**Required task A**
Copy out the records word for word, everything from the line containing "cyan star: rotated 12 degrees clockwise" down to the end of the records, with both ends included. Leave the pictures out of your copy.

**Document section**

──────────

Johnston’s grandfather Alexander Johnston was served heir to his father, also Alexander, in the Straiton estate, just south of Edinburgh, on 27 Aug. 1766. He also had ‘a very good estate’ at Champfleurie, near Linlithgow.2 Alexander Johnston was succeeded on 22 Jan. 1796 by his brother James, the father of this Member, who was served heir to him and his grandfather on 14 Nov. 1814, at the age of 13. He attended Oxford University. At the general election of 1826 he was chosen as delegate for Linlithgow in the interest of the Edinburgh banker Adam Hay, the successful candidate for Linlithgow Burghs.3 In 1830 he stood for the venal district of Stirling Burghs against a supporter of the Wellington ministry and secured the votes of three of the five burghs. After his return, which was particularly popular with the operatives and weavers of Dunfermline, he declared that he would enter Parliament as ‘a free and independent man, who would in all cases vote according to his conscience’: he was ‘under no pledge to government’ and ‘ministers had nothing to expect from him’. He observed that recent events in France had ‘taught us the value of the constitution under which we live’.4
Ministerial head-counters evidently knew little of him, and they listed him among the ‘good doubtfuls’; but he voted in Daniel O’Connell’s minority of 34 for repeal of the Irish Subletting Act, 11 Nov., and the opposition majority on the civil list, 15 Nov. 1830, when the government fell. He did not hide his light under a bushel, and on 19 Nov. he delivered what John James Hope Vere* described as a ‘curious’ speech, ‘more like a soliloquy than anything else’, in support of Lord Nugent’s bill to promote the employment of the labouring poor, citing evidence from letters to a friend to support his argument that Sussex, where labourers were combining to extort higher wages, was in ‘a most alarming state’.5 Later that day he gave notice of a motion proposing the appointment of a select committee of Members ‘of long standing’ to draw up instructions for the guidance of new Members balloted to serve on election committees, but he withdrew it, 22 Nov. He presented petitions for the abolition of slavery from United Associate Congregations in Dunfermline and Linlithgow, 23, 25 Nov., 2 Dec. He presented one from Edinburgh hammermen for reform of the municipal government of the royal burghs, 7 Dec., and next day brought up a like one from the incorporated trades of Stirling, but was ruled out of order by the Speaker when he referred to a comment by another Member on a previous day. On 9 Dec. he urged the Grey ministry, who had ‘hitherto acted discreetly’, to include wholesale reform of the ‘corrupt’ Scottish burghs in their impending scheme. Observing that he had been returned by 70 men for a constituency which should have at least 3,000 electors, he claimed to ‘have more constituents than any [other] Member ... for I consider myself the representative of the people of Scotland’. He presented several petitions for Scottish parliamentary and municipal reform, 11, 15, 18, 23 Dec. 1830, when he expressed his ‘high opinion of ministers, and ... cordial approval’ of their early measures. However, he disapproved of their proposed tax on steamboat passengers, 28 Feb. 1831. It was almost certainly he rather than the anti-reformer Sir James Carnegie, Member for Aberdeen Burghs (as attributed by the Mirror of Parliament), who, presenting reform petitions from two of his constituent burghs, 16 Feb., urged ‘the necessity of reform in [Scottish] administration’, and went on:
I make no imputation against the present ministry ... The country is very much obliged to them for what they have done ... I hail ... the repeal of the duty on coals ... but ... a great deal more remains to be done ... The distress of the poor must be relieved; it is not known ... by the aristocratic portion of the community, who are wallowing in wealth. Look into the dwellings of the poor, not only in the country, but ... in London, and you will see the most abject state of poverty ... The state of the country is awful ... Look at the failings and backslidings of men ... We are doing evil; we forget our duty ... I would entreat government to remember the recent events which have taken place in France ... Scotland has hitherto been contented ... but it is impossible to say how long she will continue so ... If something be not immediately done to relieve the country from its present dreadful condition, the kingdom will be in a state of anarchy and confusion ... The people will not always ... implore the House to relieve them. An hour of retribution will arrive, when the voice of the people must be heard and attended to. The higher orders ... must make some sacrifice to relieve the distress of the poor.

──────────

**Required task B**
In the biography, how many of the five Stirling burghs gave Johnston their votes in 1830?

**Working data**
──────────

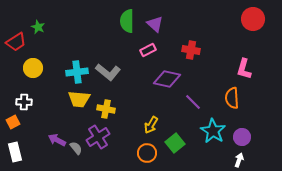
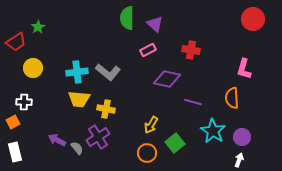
green semicircle: moved 3 px up
green star: rotated 16 degrees clockwise
purple line: rotated 30 degrees counterclockwise
gray semicircle: moved 1 px right
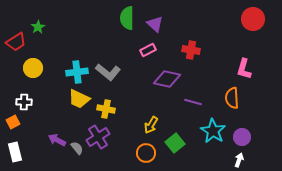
yellow trapezoid: rotated 20 degrees clockwise
orange circle: moved 1 px left
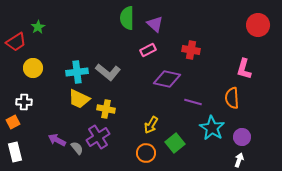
red circle: moved 5 px right, 6 px down
cyan star: moved 1 px left, 3 px up
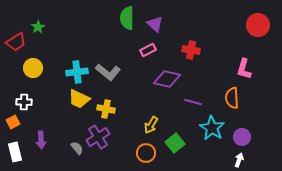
purple arrow: moved 16 px left; rotated 120 degrees counterclockwise
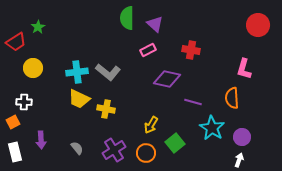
purple cross: moved 16 px right, 13 px down
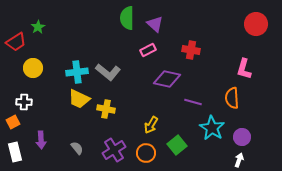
red circle: moved 2 px left, 1 px up
green square: moved 2 px right, 2 px down
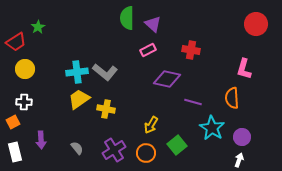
purple triangle: moved 2 px left
yellow circle: moved 8 px left, 1 px down
gray L-shape: moved 3 px left
yellow trapezoid: rotated 120 degrees clockwise
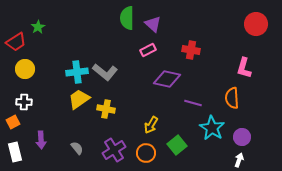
pink L-shape: moved 1 px up
purple line: moved 1 px down
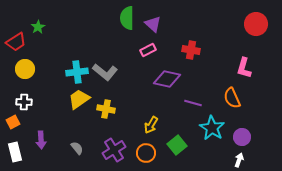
orange semicircle: rotated 20 degrees counterclockwise
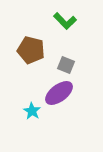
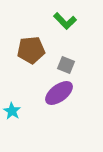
brown pentagon: rotated 20 degrees counterclockwise
cyan star: moved 20 px left
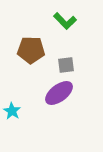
brown pentagon: rotated 8 degrees clockwise
gray square: rotated 30 degrees counterclockwise
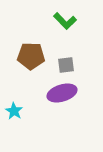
brown pentagon: moved 6 px down
purple ellipse: moved 3 px right; rotated 20 degrees clockwise
cyan star: moved 2 px right
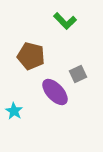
brown pentagon: rotated 12 degrees clockwise
gray square: moved 12 px right, 9 px down; rotated 18 degrees counterclockwise
purple ellipse: moved 7 px left, 1 px up; rotated 64 degrees clockwise
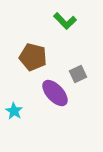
brown pentagon: moved 2 px right, 1 px down
purple ellipse: moved 1 px down
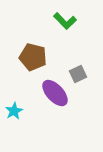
cyan star: rotated 12 degrees clockwise
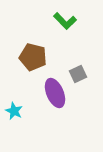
purple ellipse: rotated 20 degrees clockwise
cyan star: rotated 18 degrees counterclockwise
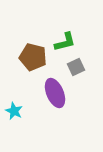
green L-shape: moved 21 px down; rotated 60 degrees counterclockwise
gray square: moved 2 px left, 7 px up
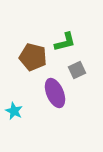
gray square: moved 1 px right, 3 px down
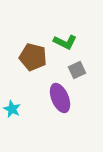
green L-shape: rotated 40 degrees clockwise
purple ellipse: moved 5 px right, 5 px down
cyan star: moved 2 px left, 2 px up
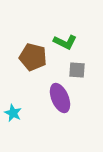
gray square: rotated 30 degrees clockwise
cyan star: moved 1 px right, 4 px down
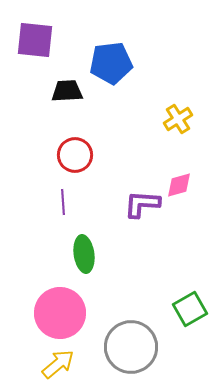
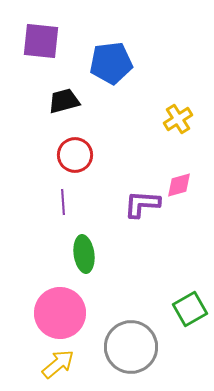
purple square: moved 6 px right, 1 px down
black trapezoid: moved 3 px left, 10 px down; rotated 12 degrees counterclockwise
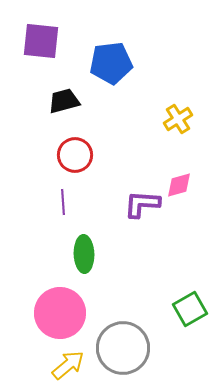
green ellipse: rotated 6 degrees clockwise
gray circle: moved 8 px left, 1 px down
yellow arrow: moved 10 px right, 1 px down
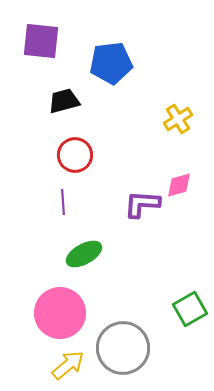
green ellipse: rotated 63 degrees clockwise
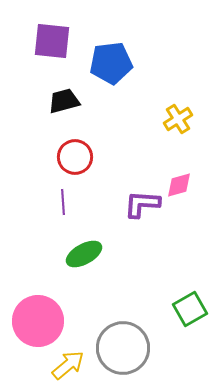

──────────

**Task output A**
cyan star: rotated 12 degrees clockwise
purple ellipse: rotated 20 degrees clockwise
cyan star: rotated 18 degrees counterclockwise
green L-shape: moved 21 px down; rotated 60 degrees counterclockwise
gray square: moved 2 px left, 7 px up
gray square: moved 1 px right, 3 px down
green L-shape: rotated 40 degrees clockwise
purple ellipse: moved 5 px right, 5 px down
cyan star: moved 2 px left, 2 px up
gray square: rotated 30 degrees clockwise
cyan star: moved 1 px right, 4 px down
purple square: moved 6 px right, 1 px down
black trapezoid: moved 3 px left, 10 px down; rotated 12 degrees counterclockwise
green ellipse: rotated 6 degrees clockwise
gray circle: moved 8 px left, 1 px down
yellow arrow: moved 10 px right, 1 px down
green ellipse: rotated 63 degrees clockwise

**Task output B**
Three of the five burghs.